◆ **解く問題**:
(1) ウェブ利用についてのインタビューを二文で要約せよ。
(2) ウェブ利用についてのインタビューにある「文字の線が細いと見えにくいので、ブラウザでのフォントはゴシック体にして見ています。」を英語に訳せ。

◆ **読む抜粋**:

――ウェブを利用する上で、使いにくさを感じるのはどんなところでしょうか?
宍倉:視力が弱いのに加えて視野がかなり狭いので、画面に近づかないと文字が読めなかったりします。ホームページの画面の色と文字の色によって、かなり見づらかったりします。
――そういった見づらさでは、どのような設定や工夫をしているのでしょうか?
宍倉:文字の線が細いと見えにくいので、ブラウザでのフォントはゴシック体にして見ています。
大変なのは、インターネットで申し込むときの送信フォームで、メールアドレスを入力するところに「確認のためもう一度同じものを入力してください」が出たときでした。でも、メールアドレスを辞書登録してからは、そこまで大変ではなくなりました。
――この際ですから、パソコンやソフトのメーカーに、こうなるともっと使いやすいのになぁという希望がありましたらお聞かせください。

◆ **提供資料**:
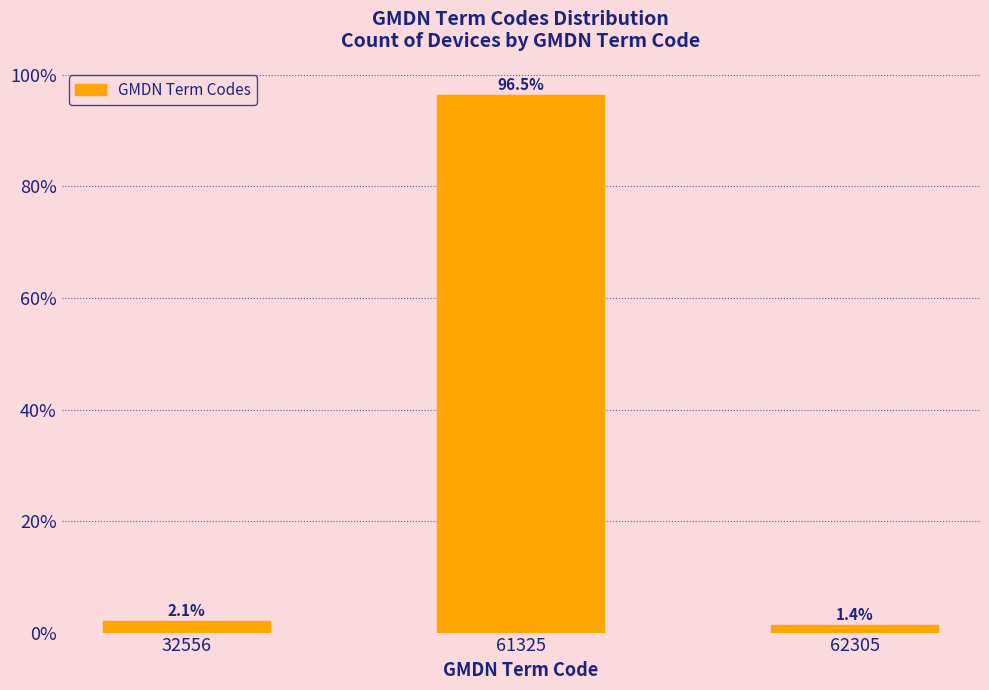

Reading left to right, transcribe all the data shown in this chart.

2.1	96.5	1.4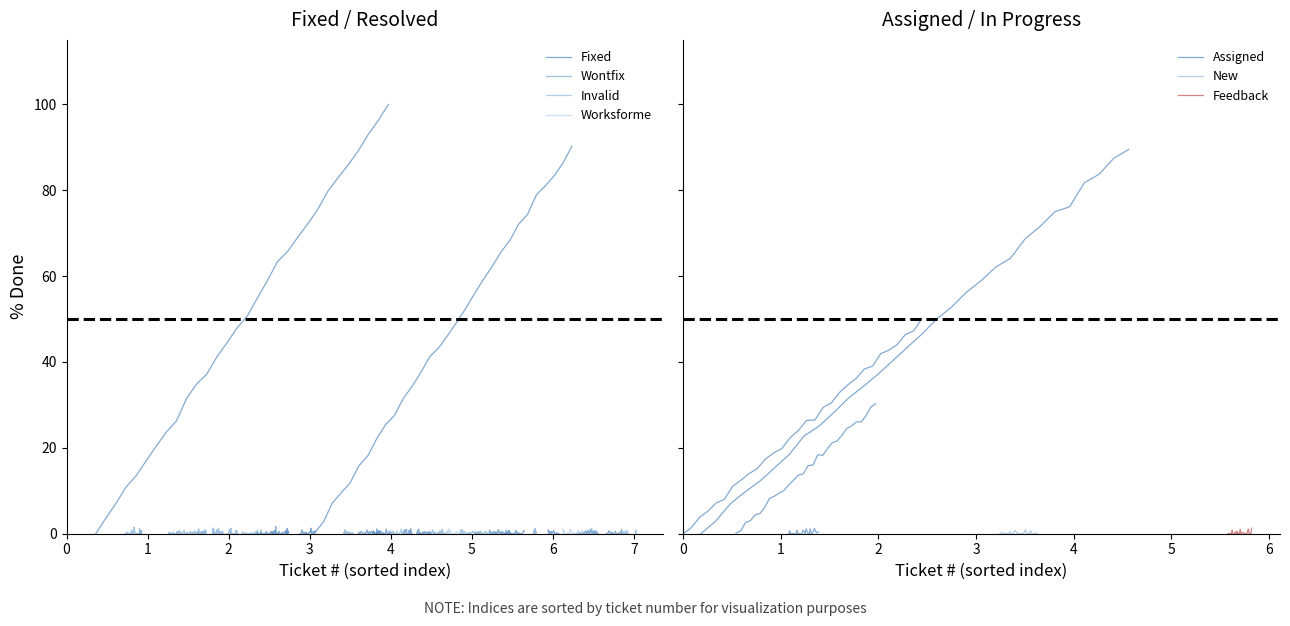

Does the chart have visible grid lines?

No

◆ **問題の解答**:
(1) 宍倉は視力が弱いうえに視野がかなり狭いため、画面に近づかないと文字が読めず、画面の色と文字の色によってもかなり見づらくなる。対策としてブラウザのフォントをゴシック体にしており、送信フォームでメールアドレスの再入力を求められる場面も、アドレスを辞書登録してからはそれほど大変ではなくなった。

(2) Characters with thin strokes are hard for me to see, so I set the font in my browser to a Gothic typeface.